In 1960, there were slightly more than five income-earners for every Social Security recipient. Today, the ratio is about 3.3 to one, and in the next quarter of a century it is projected to fall to 2.2.

A half-century or so ago, the average number of life-time births per woman in the United states was three. Today it is two. If longevity continues to increase, and the fertility rate continues to decline to below a rate of 1.7, as is the trend in other developed countries, Social Security outlays will rise from 11 percent of worker payroll today to more than 21 percent by 2040.

More alarming still, Medicare outlays by this same calculation will soar from less than 6 percent to more than 35 percent.

Former Commerce Secretary Peter G. Peterson, in his thought-provoking book Running on Empty, calculates that just to pay for these two programs as they are currently structured will require nearly 57 percent of a worker's payroll by 2040.

We strive to live healthier and longer, and our smaller families are easier for us to support.

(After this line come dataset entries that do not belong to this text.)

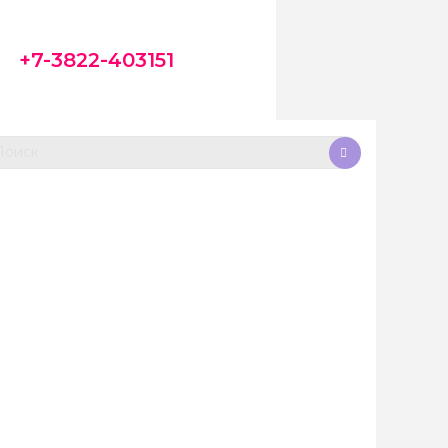
+7-3822-403151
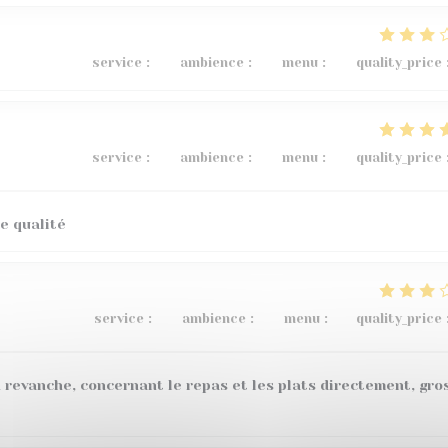
service
:
3
/5
ambience
:
5
/5
menu
:
4
/5
quality_price
service
:
5
/5
ambience
:
4
/5
menu
:
5
/5
quality_price
e qualité
service
:
4
/5
ambience
:
4
/5
menu
:
1
/5
quality_price
 revanche, concernant le repas et les plats directement, gro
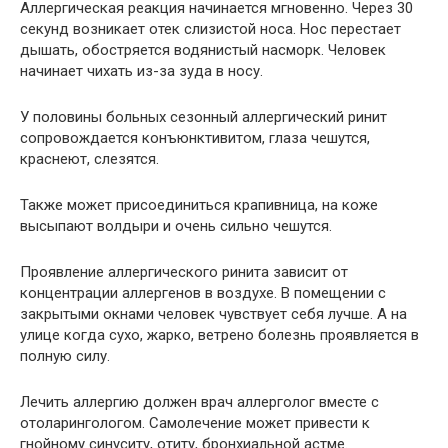
Аллергическая реакция начинается мгновенно. Через 30
секунд возникает отек слизистой носа. Нос перестает
дышать, обостряется водянистый насморк. Человек
начинает чихать из-за зуда в носу.
У половины больных сезонный аллергический ринит
сопровождается конъюнктивитом, глаза чешутся,
краснеют, слезятся.
Также может присоединиться крапивница, на коже
высыпают волдыри и очень сильно чешутся.
Проявление аллергического ринита зависит от
концентрации аллергенов в воздухе. В помещении с
закрытыми окнами человек чувствует себя лучше. А на
улице когда сухо, жарко, ветрено болезнь проявляется в
полную силу.
Лечить аллергию должен врач аллерголог вместе с
отоларингологом. Самолечение может привести к
гнойному синуситу, отиту, бронхиальной астме.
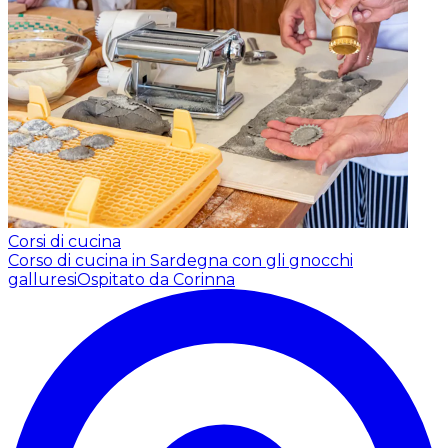
Corsi di cucina
Corso di cucina in Sardegna con gli gnocchi
galluresi
Ospitato da Corinna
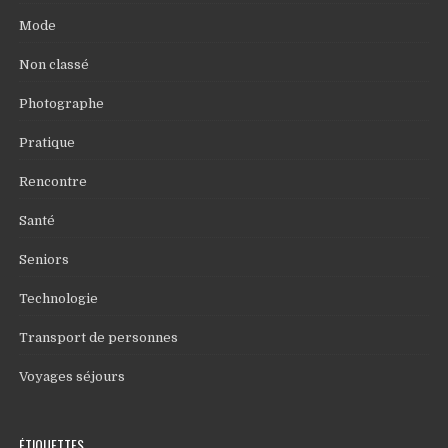
Mode
Non classé
Photographe
Pratique
Rencontre
Santé
Seniors
Technologie
Transport de personnes
Voyages séjours
ÉTIQUETTES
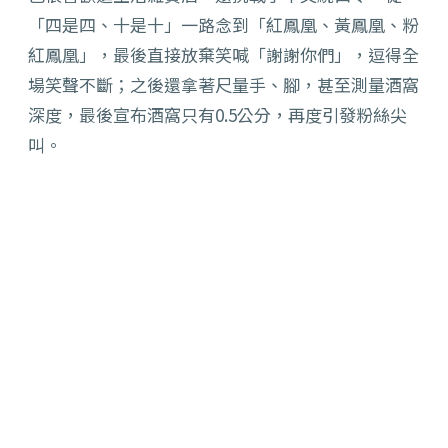
「四是四、十是十」一路念到「紅鳳凰、
黃鳳凰、粉
紅鳳凰」，最後直接放棄笑喊「謝謝你們」，
逗得全
場笑聲不斷；之後還拿著尺量手、腳，甚至測量酒窩
深度，
最後宣布酒窩只有0.5公分，再度引發粉絲尖
叫。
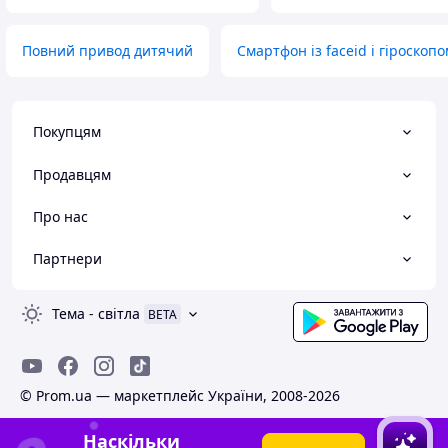
Повний привод дитячий
Смартфон із faceid і гіроскопо
Покупцям
Продавцям
Про нас
Партнери
Тема
-
світла
BETA
© Prom.ua — маркетплейс України, 2008-2026
Наскільки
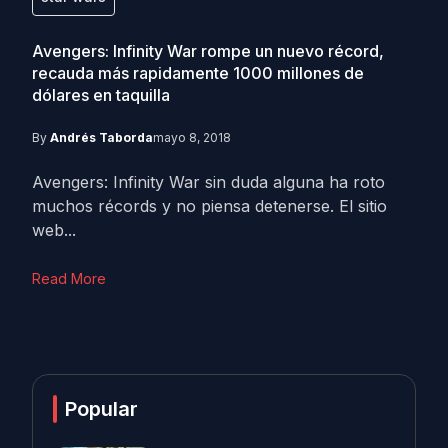
Avengers: Infinity War rompe un nuevo récord,
recauda más rapidamente 1000 millones de
dólares en taquilla
By
Andrés Taborda
mayo 8, 2018
Avengers: Infinity War sin duda alguna ha roto
muchos récords y no piensa detenerse. El sitio
web...
Read More
Popular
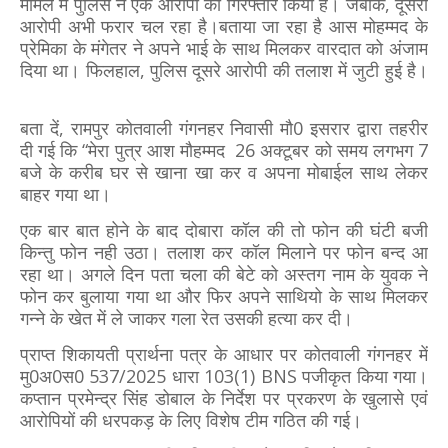
मामले में पुलिस ने एक आरोपी को गिरफ्तार किया है। जबकि, दूसरा
आरोपी अभी फरार चल रहा है।बताया जा रहा है आस मोहम्मद के
प्रेमिका के मंगेतर ने अपने भाई के साथ मिलकर वारदात को अंजाम
दिया था। फिलहाल, पुलिस दूसरे आरोपी की तलाश में जुटी हुई है।
बता दें, रामपुर कोतवाली गंगनहर निवासी मौ0 इसरार द्वारा तहरीर
दी गई कि “मेरा पुत्र आश मौहम्मद 26 अक्टूबर को समय लगभग 7
बजे के करीब घर से खाना खा कर व अपना मोबाईल साथ लेकर
बाहर गया था।
एक बार बात होने के बाद दोबारा कॉल की तो फोन की घंटी बजी
किन्तु फोन नही उठा। तलाश कर कॉल मिलाने पर फोन बन्द आ
रहा था। अगले दिन पता चला की बेटे को अस्तग नाम के युवक ने
फोन कर बुलाया गया था और फिर अपने साथियो के साथ मिलकर
गन्ने के खेत में ले जाकर गला रेत उसकी हत्या कर दी।
प्राप्त शिकायती प्रार्थना पत्र के आधार पर कोतवाली गंगनहर में
मु0अ0स0 537/2025 धारा 103(1) BNS पजीकृत किया गया।
कप्तान प्रमेन्द्र सिंह डोबाल के निर्देश पर प्रकरण के खुलासे एवं
आरोपियों की धरपकड़ के लिए विशेष टीम गठित की गई।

But it is both unrealistic and unfair to expect the next generation to pay more than half its income to support us.

The reality is that retirees will soon have to receive less and wait longer to begin receiving it. And our children will have to pay more than we paid to receive less than we will receive.

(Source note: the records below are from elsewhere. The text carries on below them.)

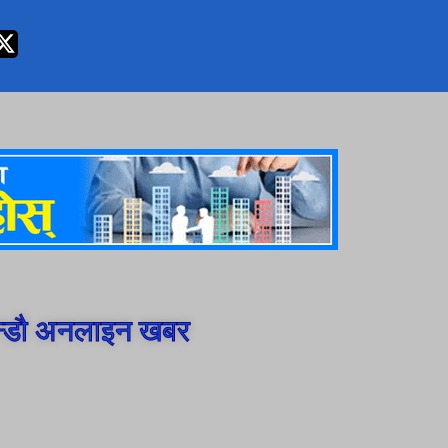
न्डौ अनलाइन खबर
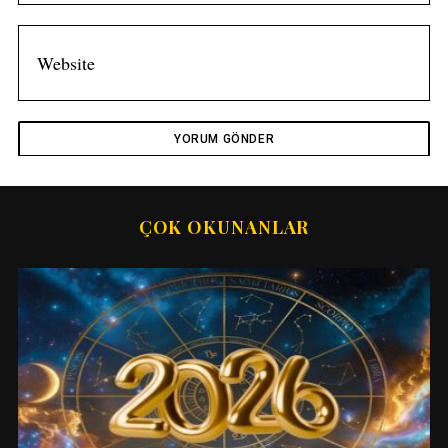
ÇOK OKUNANLAR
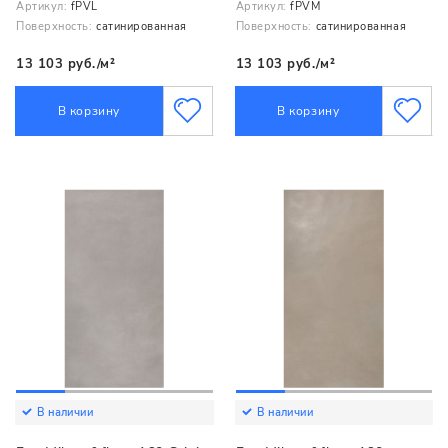
Артикул:
fPVL
Артикул:
fPVM
Поверхность:
сатинированная
Поверхность:
сатинированная
13 103 руб./м²
13 103 руб./м²
В корзину
В корзину
В наличии
В наличии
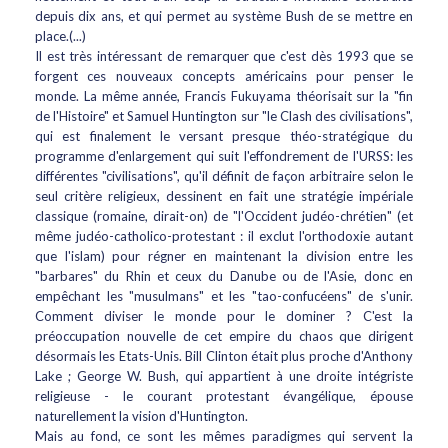
depuis dix ans, et qui permet au système Bush de se mettre en
place.(...)
Il est très intéressant de remarquer que c'est dès 1993 que se
forgent ces nouveaux concepts américains pour penser le
monde. La même année, Francis Fukuyama théorisait sur la "fin
de l'Histoire" et Samuel Huntington sur "le Clash des civilisations",
qui est finalement le versant presque théo-stratégique du
programme d'enlargement qui suit l'effondrement de l'URSS: les
différentes "civilisations", qu'il définit de façon arbitraire selon le
seul critère religieux, dessinent en fait une stratégie impériale
classique (romaine, dirait-on) de "l'Occident judéo-chrétien" (et
même judéo-catholico-protestant : il exclut l'orthodoxie autant
que l'islam) pour régner en maintenant la division entre les
"barbares" du Rhin et ceux du Danube ou de l'Asie, donc en
empêchant les "musulmans" et les "tao-confucéens" de s'unir.
Comment diviser le monde pour le dominer ? C'est la
préoccupation nouvelle de cet empire du chaos que dirigent
désormais les Etats-Unis. Bill Clinton était plus proche d'Anthony
Lake ; George W. Bush, qui appartient à une droite intégriste
religieuse - le courant protestant évangélique, épouse
naturellement la vision d'Huntington.
Mais au fond, ce sont les mêmes paradigmes qui servent la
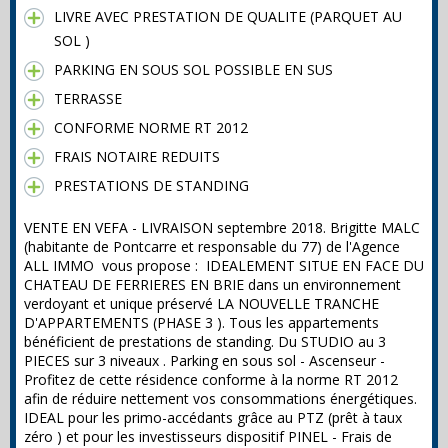
LIVRE AVEC PRESTATION DE QUALITE (PARQUET AU
SOL )
PARKING EN SOUS SOL POSSIBLE EN SUS
TERRASSE
CONFORME NORME RT 2012
FRAIS NOTAIRE REDUITS
PRESTATIONS DE STANDING
VENTE EN VEFA - LIVRAISON septembre 2018. Brigitte MALC
(habitante de Pontcarre et responsable du 77) de l'Agence
ALL IMMO vous propose : IDEALEMENT SITUE EN FACE DU
CHATEAU DE FERRIERES EN BRIE dans un environnement
verdoyant et unique préservé LA NOUVELLE TRANCHE
D'APPARTEMENTS (PHASE 3 ). Tous les appartements
bénéficient de prestations de standing. Du STUDIO au 3
PIECES sur 3 niveaux . Parking en sous sol - Ascenseur -
Profitez de cette résidence conforme à la norme RT 2012
afin de réduire nettement vos consommations énergétiques.
IDEAL pour les primo-accédants grâce au PTZ (prêt à taux
zéro ) et pour les investisseurs dispositif PINEL - Frais de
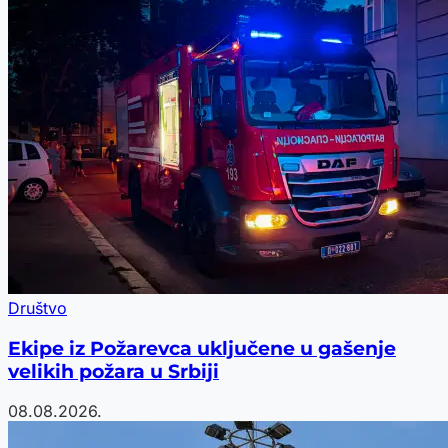
Društvo
Ekipe iz Požarevca uključene u gašenje
velikih požara u Srbiji
08.08.2026.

A surplus made it possible for the state to supplement our Montana pension plans. No such option exists on the national level for Social Security and Medicare because of our $8 trillion national debt.

That adds up to an additional burden of more than $27,000 that the kids will have to pay for what we have already spent. And right now, the debt is growing at the rate of $2.8 billion per day.

I hope our government can never force us to die younger or have more babies, but it shouldn't impoverish our old age or burden our children with ungovernable spending.

Bob Brown is a senior fellow at the O'Connor Center for the Rocky Mountain West, in Missoula.